En mayor escala, esta saga judicial ilustra, una vez más, la realidad y el impacto de la vida pos-mortem de los dictadores y criminales de masa. En cualquier caso, las cuestiones planteadas con fuerza por estos muertos tan singulares son idénticas, aunque se sitúen en contextos heterogéneos. ¿Qué hacer con sus restos? ¿Cómo comprender su herencia, la memoria de su persona, de sus crímenes y de sus víctimas? Estas interrogantes no son nuevas. Acompañan desde siempre los grandes desafíos que conlleva el cadáver de cualquier déspota, genocida u otro verdugo, incluso mucho tiempo después de su desaparición. Los trabajos pioneros de Katherine Verdery y John Borneman así lo atestiguan: son el punto de partida de un cuestionamiento fundamental sobre la vida política de los despojos mortales de representantes de la autoridad al final de la Segunda Guerra Mundial, o a la caída del antiguo bloque comunista. Más recientemente, recordamos por ejemplo las movilizaciones que rodearon el entierro de Jorge Rafael Videla en la Argentina, tras su muerte en 2013, o el traslado de los restos de Ferdinand Marcos en las Filipinas, cerca de 30 años después de su deceso.

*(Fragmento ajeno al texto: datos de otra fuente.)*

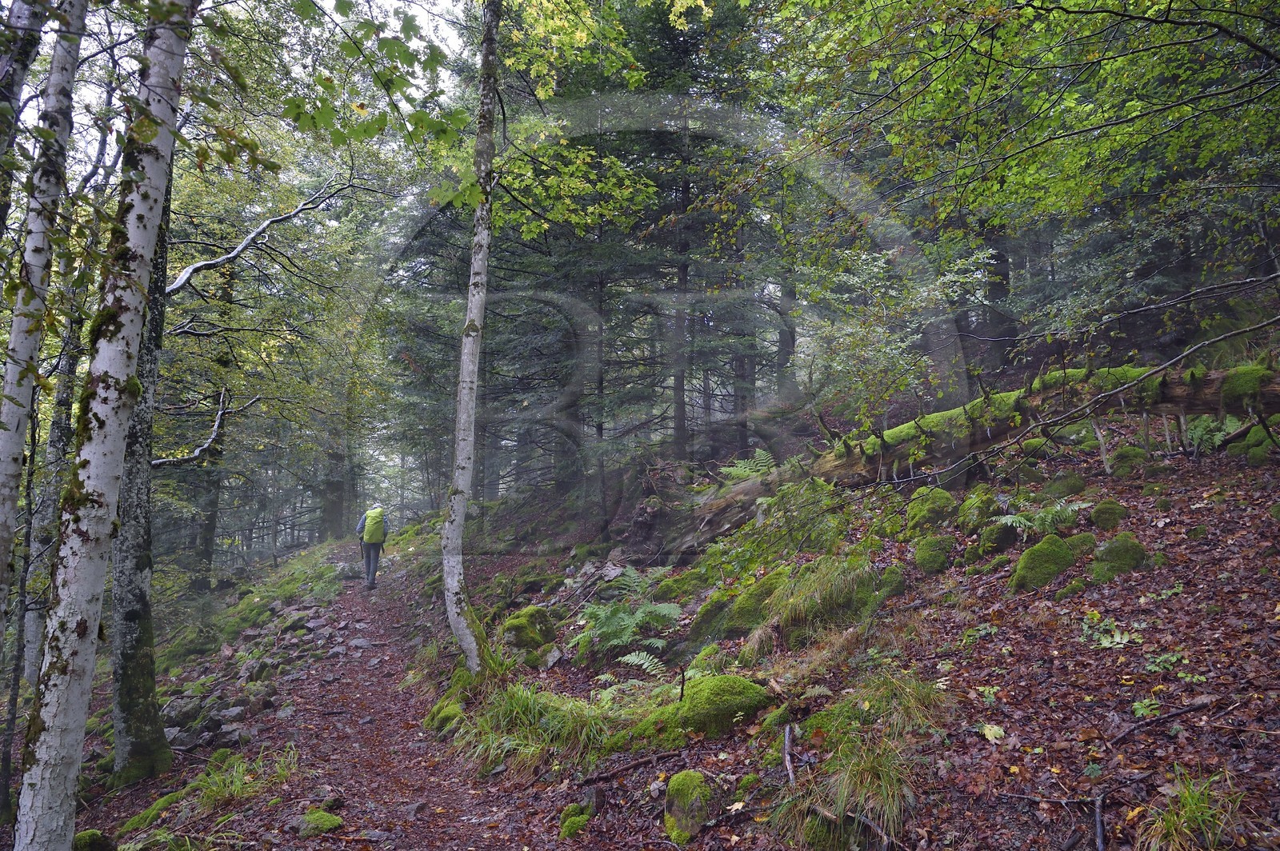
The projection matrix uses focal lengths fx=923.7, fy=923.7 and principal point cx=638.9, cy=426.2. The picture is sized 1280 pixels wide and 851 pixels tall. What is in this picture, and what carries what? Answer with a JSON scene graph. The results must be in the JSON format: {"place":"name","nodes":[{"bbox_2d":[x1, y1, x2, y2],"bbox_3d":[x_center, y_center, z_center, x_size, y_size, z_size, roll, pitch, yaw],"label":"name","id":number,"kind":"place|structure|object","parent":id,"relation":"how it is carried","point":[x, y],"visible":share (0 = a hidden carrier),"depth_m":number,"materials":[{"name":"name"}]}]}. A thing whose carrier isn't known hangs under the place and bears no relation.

De hecho, la muerte del tirano, aun siendo natural, no es nunca anodina. Cualesquiera sean las circunstancias y el contexto, su muerte no borra nada. En cuanto a la suerte que corren sus restos –envueltos en el anonimato o en un aura de heroísmo, abandonados o patrimonializados, objetos de profanaciones o de honores–, se inscriben siempre en medio de trayectorias político-jurídicas complejas e inusuales. Y revelan un posicionamiento del Estado, asumido en mayor o menor medida, frente a una herencia de violencia. Así se ve cómo esta vida de ultratumba, captada por el derecho, tiene una amplitud y un sentido cambiantes según las configuraciones en las cuales sobreviene la muerte, pero también según la efectividad de las transformaciones −o de las resistencias−, que engendra en el transcurso del tiempo.

 

 

  • Texto publicado en francés en el periódico suizo Le Temps, el 25 de octubre de 2019. (Traducción al español: Ana Guarnerio.)